Tuesday, 5 May 2015

Marketing with mother

I have written from time to time here about the futility of "marketing to the over 50s". A similarly futile exercise, as I see it, is "marketing to mums." I don't know if anyone else felt vaguely uneasy about the much feted P&G campaign a few years back, around the time of the Olympics: Proud Sponsor of Mums. My uneasiness came from a number of angles - first, the obvious, what about Dads? There was also the manipulative, cheesy tonality of the films. But the uneasiness also came from knowing the agenda at P&G, a company whose main brands are household and baby care products. I even worked on Pampers for a few years and I hate to say this, but there were precious few mums around, on either the client or the agency side. More of that later.

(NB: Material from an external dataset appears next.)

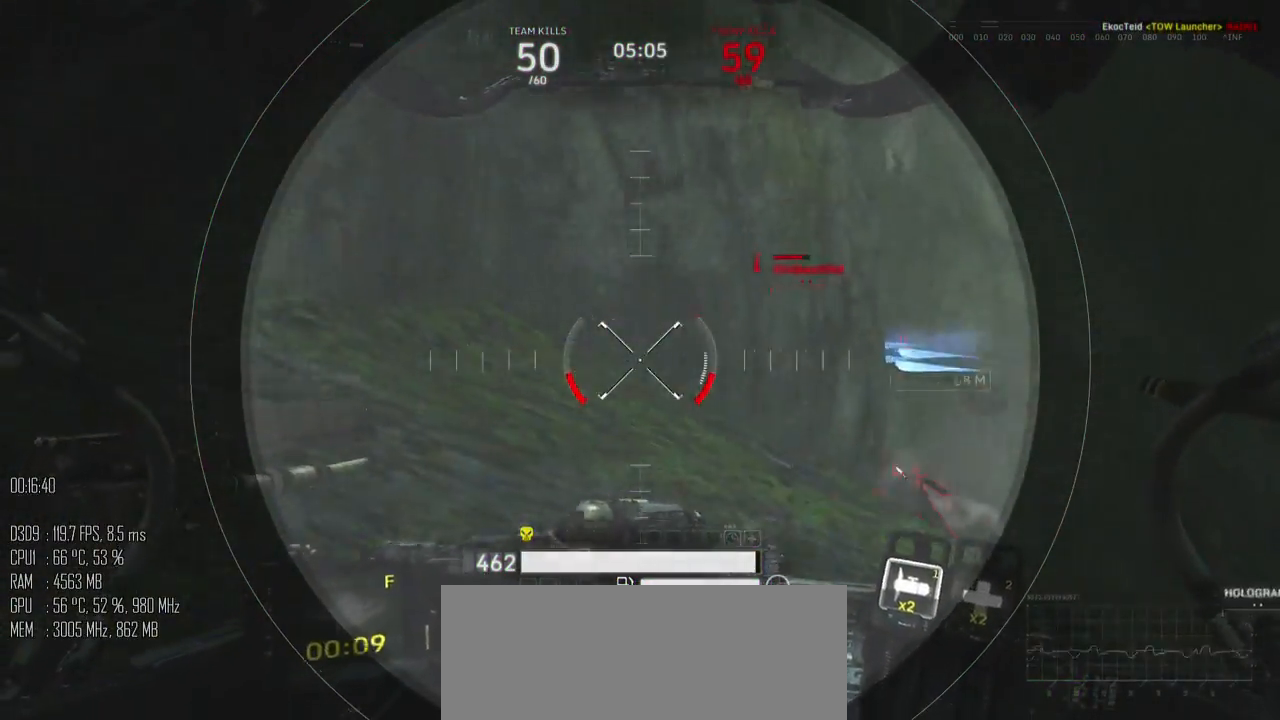
{"keys": ["d"], "mouse": [], "mouse_move": "down-left", "events": [[84, "a", "up"], [84, "d", "down"], [217, "w", "up"], [250, "mouse_left", "down"], [334, "mouse_left", "up"]]}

There's a article entitled Marketing to mums is broken in Marketing magazine which touches on this issue. It's written by a woman, who is a mother herself, Nicola Kemp. But, curiously, even in this article, three of the six people who are quoted are men, and it's not clear how many of the women are mothers. Now, I know you don't have to belong to a target group in order to market to that group, but the bias in advertising agencies against mothers still seems to be extreme. Of the three women quoted, one of them said this: There aren't enough female creatives and there aren't enough creatives that are mums. If we changed this, we would do a better job.

The woman who said this is Roisin Donnelly, of P&G. So that, at least, gives me hope.